# Data records:
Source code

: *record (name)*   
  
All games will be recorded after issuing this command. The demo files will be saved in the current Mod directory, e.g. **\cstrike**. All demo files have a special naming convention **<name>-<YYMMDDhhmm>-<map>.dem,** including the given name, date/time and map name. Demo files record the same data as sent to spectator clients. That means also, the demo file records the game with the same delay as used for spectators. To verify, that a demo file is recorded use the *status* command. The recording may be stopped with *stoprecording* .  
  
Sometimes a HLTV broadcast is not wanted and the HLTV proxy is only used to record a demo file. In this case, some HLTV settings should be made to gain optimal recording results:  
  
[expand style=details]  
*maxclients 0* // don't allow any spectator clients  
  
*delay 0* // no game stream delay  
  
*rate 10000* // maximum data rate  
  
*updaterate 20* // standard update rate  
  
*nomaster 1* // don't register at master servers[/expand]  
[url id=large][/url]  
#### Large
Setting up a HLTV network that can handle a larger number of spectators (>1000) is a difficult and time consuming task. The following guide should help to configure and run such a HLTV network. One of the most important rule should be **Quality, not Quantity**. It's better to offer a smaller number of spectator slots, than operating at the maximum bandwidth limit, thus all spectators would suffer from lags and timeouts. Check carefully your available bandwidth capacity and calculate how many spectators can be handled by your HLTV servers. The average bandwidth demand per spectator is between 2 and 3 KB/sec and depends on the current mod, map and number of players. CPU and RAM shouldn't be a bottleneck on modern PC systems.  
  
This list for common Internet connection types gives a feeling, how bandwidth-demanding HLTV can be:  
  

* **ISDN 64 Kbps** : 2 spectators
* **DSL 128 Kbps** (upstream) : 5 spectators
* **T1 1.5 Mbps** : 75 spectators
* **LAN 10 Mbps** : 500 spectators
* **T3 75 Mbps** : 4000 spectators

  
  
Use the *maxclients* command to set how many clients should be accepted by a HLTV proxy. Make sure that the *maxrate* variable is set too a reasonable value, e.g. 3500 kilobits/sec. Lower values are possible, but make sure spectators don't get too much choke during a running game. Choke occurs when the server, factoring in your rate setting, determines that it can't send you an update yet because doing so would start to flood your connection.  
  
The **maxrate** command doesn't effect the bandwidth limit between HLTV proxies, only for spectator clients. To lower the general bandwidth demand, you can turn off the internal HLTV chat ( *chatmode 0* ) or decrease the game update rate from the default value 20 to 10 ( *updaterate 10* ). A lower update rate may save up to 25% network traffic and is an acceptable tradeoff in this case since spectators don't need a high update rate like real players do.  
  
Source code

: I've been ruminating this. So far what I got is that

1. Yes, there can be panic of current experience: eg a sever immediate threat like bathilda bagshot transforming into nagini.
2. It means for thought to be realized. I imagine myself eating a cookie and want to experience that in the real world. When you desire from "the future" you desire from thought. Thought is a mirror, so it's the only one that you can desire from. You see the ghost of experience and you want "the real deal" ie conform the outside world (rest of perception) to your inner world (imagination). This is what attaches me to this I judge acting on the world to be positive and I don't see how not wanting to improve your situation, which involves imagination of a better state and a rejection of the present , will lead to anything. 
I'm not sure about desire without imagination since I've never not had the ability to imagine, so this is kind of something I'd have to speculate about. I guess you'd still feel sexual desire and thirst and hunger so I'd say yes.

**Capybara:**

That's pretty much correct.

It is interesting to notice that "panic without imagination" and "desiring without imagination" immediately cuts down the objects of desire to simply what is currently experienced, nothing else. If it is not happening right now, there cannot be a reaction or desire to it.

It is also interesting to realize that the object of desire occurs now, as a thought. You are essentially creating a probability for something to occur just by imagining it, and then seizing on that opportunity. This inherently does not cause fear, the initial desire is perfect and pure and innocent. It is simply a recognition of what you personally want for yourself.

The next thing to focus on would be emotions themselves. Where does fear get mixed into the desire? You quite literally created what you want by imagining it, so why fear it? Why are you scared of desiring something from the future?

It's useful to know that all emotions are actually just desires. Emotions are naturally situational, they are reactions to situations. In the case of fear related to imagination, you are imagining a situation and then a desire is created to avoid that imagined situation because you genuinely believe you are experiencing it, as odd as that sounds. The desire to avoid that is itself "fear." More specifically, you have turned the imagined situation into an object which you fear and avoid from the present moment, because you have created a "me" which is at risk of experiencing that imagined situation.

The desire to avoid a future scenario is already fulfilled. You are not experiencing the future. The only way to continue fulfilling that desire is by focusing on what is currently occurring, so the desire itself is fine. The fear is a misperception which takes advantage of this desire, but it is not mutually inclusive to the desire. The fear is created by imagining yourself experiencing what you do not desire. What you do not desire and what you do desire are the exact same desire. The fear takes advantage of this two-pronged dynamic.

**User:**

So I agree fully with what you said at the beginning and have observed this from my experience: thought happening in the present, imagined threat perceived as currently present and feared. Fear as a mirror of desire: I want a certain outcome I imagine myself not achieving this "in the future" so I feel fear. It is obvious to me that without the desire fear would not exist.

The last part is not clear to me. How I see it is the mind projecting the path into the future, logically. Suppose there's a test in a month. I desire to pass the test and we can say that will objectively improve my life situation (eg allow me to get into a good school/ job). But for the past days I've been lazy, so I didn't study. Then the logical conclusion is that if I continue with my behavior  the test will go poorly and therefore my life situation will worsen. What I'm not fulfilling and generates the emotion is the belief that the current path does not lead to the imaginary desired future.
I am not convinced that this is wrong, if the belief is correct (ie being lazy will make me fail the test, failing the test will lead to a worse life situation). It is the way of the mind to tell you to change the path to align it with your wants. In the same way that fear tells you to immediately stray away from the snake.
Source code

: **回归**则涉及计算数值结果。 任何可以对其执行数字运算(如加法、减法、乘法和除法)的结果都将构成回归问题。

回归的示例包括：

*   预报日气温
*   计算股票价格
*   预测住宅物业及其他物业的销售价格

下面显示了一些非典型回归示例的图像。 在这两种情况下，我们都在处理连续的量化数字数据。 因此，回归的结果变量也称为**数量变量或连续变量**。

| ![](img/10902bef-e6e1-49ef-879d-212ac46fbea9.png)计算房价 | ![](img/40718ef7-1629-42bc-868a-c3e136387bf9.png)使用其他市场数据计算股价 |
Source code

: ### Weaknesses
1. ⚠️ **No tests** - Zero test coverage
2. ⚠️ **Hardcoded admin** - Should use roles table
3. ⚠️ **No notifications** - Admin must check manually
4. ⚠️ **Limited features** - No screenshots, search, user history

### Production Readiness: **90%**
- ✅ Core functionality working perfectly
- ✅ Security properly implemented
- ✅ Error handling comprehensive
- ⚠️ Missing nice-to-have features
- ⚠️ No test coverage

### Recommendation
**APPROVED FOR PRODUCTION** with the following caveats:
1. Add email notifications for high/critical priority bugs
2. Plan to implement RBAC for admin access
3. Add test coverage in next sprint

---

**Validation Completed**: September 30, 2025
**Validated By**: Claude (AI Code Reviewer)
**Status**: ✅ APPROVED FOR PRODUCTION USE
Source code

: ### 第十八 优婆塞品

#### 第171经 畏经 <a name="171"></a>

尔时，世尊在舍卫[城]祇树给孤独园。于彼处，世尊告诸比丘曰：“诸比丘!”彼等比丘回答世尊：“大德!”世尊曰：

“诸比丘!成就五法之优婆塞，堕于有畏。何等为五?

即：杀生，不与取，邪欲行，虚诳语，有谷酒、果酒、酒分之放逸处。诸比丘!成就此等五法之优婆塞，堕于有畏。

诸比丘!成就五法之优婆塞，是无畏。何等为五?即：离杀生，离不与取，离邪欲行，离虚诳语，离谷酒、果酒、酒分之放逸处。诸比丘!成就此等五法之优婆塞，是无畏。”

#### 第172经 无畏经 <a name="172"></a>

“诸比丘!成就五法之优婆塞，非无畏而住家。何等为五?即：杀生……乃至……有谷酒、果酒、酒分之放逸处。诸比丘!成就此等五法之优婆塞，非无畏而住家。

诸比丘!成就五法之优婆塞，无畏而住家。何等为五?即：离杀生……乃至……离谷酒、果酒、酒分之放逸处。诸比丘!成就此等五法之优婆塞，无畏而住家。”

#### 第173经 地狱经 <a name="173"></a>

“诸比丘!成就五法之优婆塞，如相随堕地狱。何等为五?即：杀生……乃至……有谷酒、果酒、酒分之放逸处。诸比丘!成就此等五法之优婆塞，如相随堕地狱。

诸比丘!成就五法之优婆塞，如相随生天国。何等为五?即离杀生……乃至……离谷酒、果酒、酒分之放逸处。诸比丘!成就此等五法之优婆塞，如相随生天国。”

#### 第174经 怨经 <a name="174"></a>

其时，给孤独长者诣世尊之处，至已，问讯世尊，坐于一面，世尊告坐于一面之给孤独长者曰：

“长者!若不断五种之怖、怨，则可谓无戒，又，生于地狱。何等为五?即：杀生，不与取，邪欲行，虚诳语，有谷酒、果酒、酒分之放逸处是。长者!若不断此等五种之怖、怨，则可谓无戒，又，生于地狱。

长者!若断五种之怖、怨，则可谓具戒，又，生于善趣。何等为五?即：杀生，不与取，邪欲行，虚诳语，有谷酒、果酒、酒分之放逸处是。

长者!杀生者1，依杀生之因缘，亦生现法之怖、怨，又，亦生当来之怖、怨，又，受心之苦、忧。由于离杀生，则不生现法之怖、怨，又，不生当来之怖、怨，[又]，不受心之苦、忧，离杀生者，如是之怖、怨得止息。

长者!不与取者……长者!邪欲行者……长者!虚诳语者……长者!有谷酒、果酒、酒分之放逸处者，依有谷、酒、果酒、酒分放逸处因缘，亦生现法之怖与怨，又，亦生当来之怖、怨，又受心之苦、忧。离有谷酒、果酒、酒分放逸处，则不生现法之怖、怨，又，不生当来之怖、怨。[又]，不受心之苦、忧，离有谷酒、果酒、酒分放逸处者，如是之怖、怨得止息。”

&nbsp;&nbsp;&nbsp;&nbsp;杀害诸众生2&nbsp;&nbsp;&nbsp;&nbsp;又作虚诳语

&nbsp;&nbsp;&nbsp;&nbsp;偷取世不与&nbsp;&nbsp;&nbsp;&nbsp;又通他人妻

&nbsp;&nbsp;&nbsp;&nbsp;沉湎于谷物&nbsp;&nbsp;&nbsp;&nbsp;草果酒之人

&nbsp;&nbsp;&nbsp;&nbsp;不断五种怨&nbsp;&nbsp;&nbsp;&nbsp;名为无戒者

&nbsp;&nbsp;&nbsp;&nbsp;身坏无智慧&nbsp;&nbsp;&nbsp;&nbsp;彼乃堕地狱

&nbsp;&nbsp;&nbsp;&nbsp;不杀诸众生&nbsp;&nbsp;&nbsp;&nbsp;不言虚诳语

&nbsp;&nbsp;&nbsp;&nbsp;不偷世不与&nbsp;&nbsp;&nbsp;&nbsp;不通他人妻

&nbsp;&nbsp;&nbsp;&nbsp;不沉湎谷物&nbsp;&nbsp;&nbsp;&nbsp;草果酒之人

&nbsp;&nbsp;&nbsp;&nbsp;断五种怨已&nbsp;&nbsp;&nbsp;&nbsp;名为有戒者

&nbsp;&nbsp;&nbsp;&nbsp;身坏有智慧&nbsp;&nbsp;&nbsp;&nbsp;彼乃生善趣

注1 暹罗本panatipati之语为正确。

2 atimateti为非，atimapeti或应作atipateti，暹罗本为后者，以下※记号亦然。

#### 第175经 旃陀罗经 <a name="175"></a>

# What you should do:
Reproduce the entries word for word, starting from their first line and ending at the line that contains "Mbps** : 4000 spectators". Include both of those lines and nothing after the closing one.

# Solution to the problem:
Source code

: *record (name)*   
  
All games will be recorded after issuing this command. The demo files will be saved in the current Mod directory, e.g. **\cstrike**. All demo files have a special naming convention **<name>-<YYMMDDhhmm>-<map>.dem,** including the given name, date/time and map name. Demo files record the same data as sent to spectator clients. That means also, the demo file records the game with the same delay as used for spectators. To verify, that a demo file is recorded use the *status* command. The recording may be stopped with *stoprecording* .  
  
Sometimes a HLTV broadcast is not wanted and the HLTV proxy is only used to record a demo file. In this case, some HLTV settings should be made to gain optimal recording results:  
  
[expand style=details]  
*maxclients 0* // don't allow any spectator clients  
  
*delay 0* // no game stream delay  
  
*rate 10000* // maximum data rate  
  
*updaterate 20* // standard update rate  
  
*nomaster 1* // don't register at master servers[/expand]  
[url id=large][/url]  
#### Large
Setting up a HLTV network that can handle a larger number of spectators (>1000) is a difficult and time consuming task. The following guide should help to configure and run such a HLTV network. One of the most important rule should be **Quality, not Quantity**. It's better to offer a smaller number of spectator slots, than operating at the maximum bandwidth limit, thus all spectators would suffer from lags and timeouts. Check carefully your available bandwidth capacity and calculate how many spectators can be handled by your HLTV servers. The average bandwidth demand per spectator is between 2 and 3 KB/sec and depends on the current mod, map and number of players. CPU and RAM shouldn't be a bottleneck on modern PC systems.  
  
This list for common Internet connection types gives a feeling, how bandwidth-demanding HLTV can be:  
  

* **ISDN 64 Kbps** : 2 spectators
* **DSL 128 Kbps** (upstream) : 5 spectators
* **T1 1.5 Mbps** : 75 spectators
* **LAN 10 Mbps** : 500 spectators
* **T3 75 Mbps** : 4000 spectators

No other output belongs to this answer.